Unified Approach to Probing Coulomb Effects in Tunnel Ionization for Any Ellipticity of Laser Light

We present experimental data that show significant deviations from theoretical predictions for the location of the center of the electron momenta distribution at low values of ellipticity $\epsilon$ of laser light. We show that these deviations are caused by significant Coulomb focusing along the minor axis of polarization, something that is normally neglected in the analysis of electron dynamics, even in cases where the Coulomb correction is otherwise taken into account. By investigating ellipticity-resolved electron momenta distributions in the plane of polarization, we show that Coulomb focusing predominates at lower values of ellipticity of laser light, while Coulomb asymmetry becomes important at higher values, showing that these two complementary phenomena can be used to probe long-range Coulomb interaction at all polarizations of laser light.
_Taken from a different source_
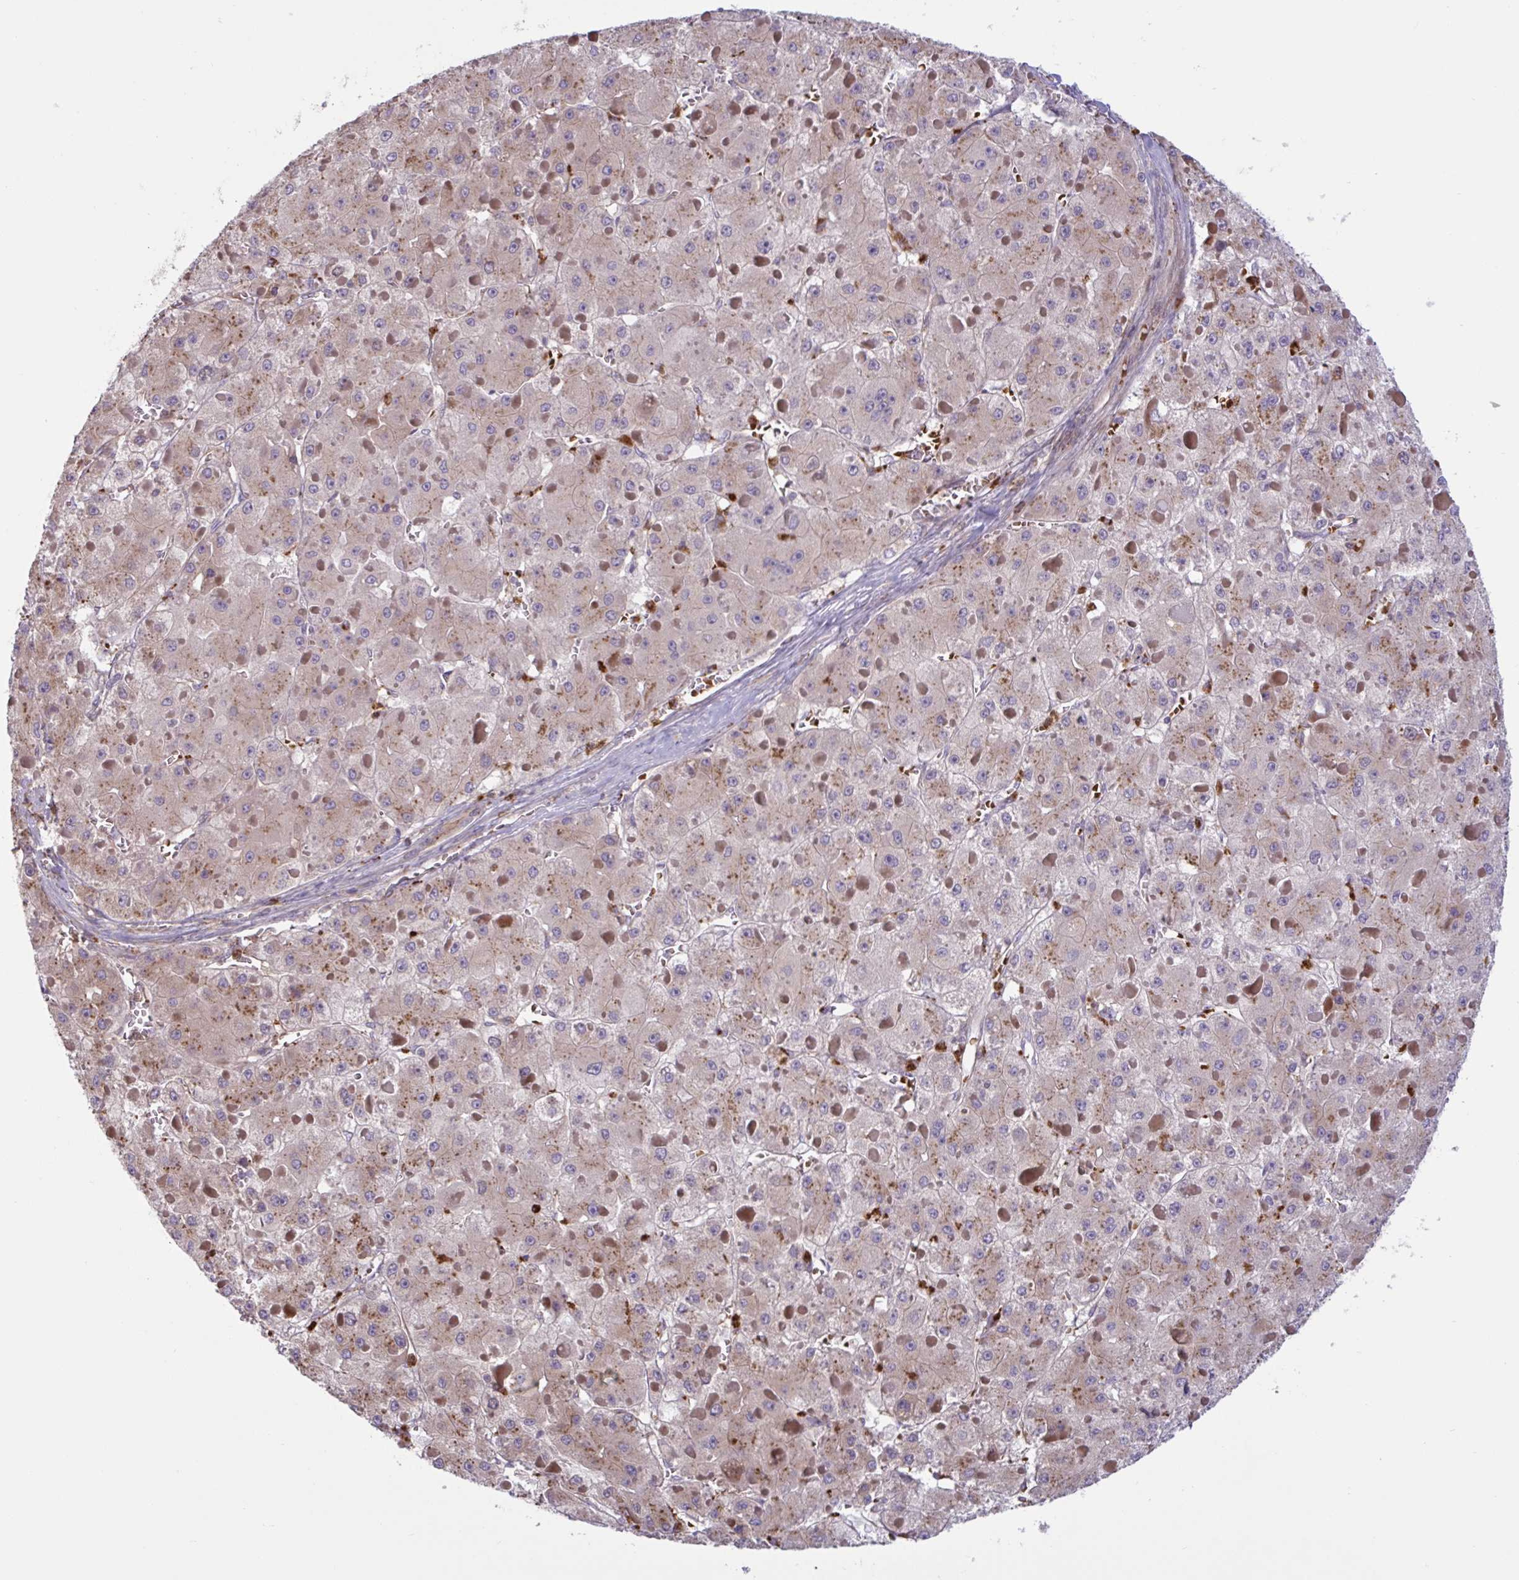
{"staining": {"intensity": "weak", "quantity": ">75%", "location": "cytoplasmic/membranous"}, "tissue": "liver cancer", "cell_type": "Tumor cells", "image_type": "cancer", "snomed": [{"axis": "morphology", "description": "Carcinoma, Hepatocellular, NOS"}, {"axis": "topography", "description": "Liver"}], "caption": "Human liver cancer (hepatocellular carcinoma) stained with a brown dye shows weak cytoplasmic/membranous positive positivity in about >75% of tumor cells.", "gene": "IL1R1", "patient": {"sex": "female", "age": 73}}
Our results suggest that both the breakdown of Coulomb focusing and the onset of Coulomb asymmetry are linked to the disappearance of Rydberg states with increasing ellipticity.

Figure 1

Experimentally measured electron momenta distributions in the plane of laser polarization at lower ($\epsilon =0.2$) and higher ($\epsilon =0.7$) values of ellipticity. The coordinates of the center are labeled in the right panel with $P_x$ and $P_y$.

Figure 2

Center of the electron momenta distributions $P_x$ and $P_y$ along the major and minor axis of polarization, respectively, obtained from experiment. Theoretical curves correspond to expected values in the absence of any Coulomb interaction for $P_y$ (green curve) and $P_x$ (horizontal black line).

Figure 3

Experimentally measured electron momenta distributions along the minor axis of polarization as a function of ellipticity. The blue line is given by Eq. (2). A bifurcation occurs near $\epsilon \approx \pm 0.1$.

Figure 4

Experimental values of $P_x$ compared with the perturbative calculation, given by Eq. (5), following the approach in Ref. [10]. The Coulomb effects on $P_x$ are negligible for $\epsilon \le 0.1$.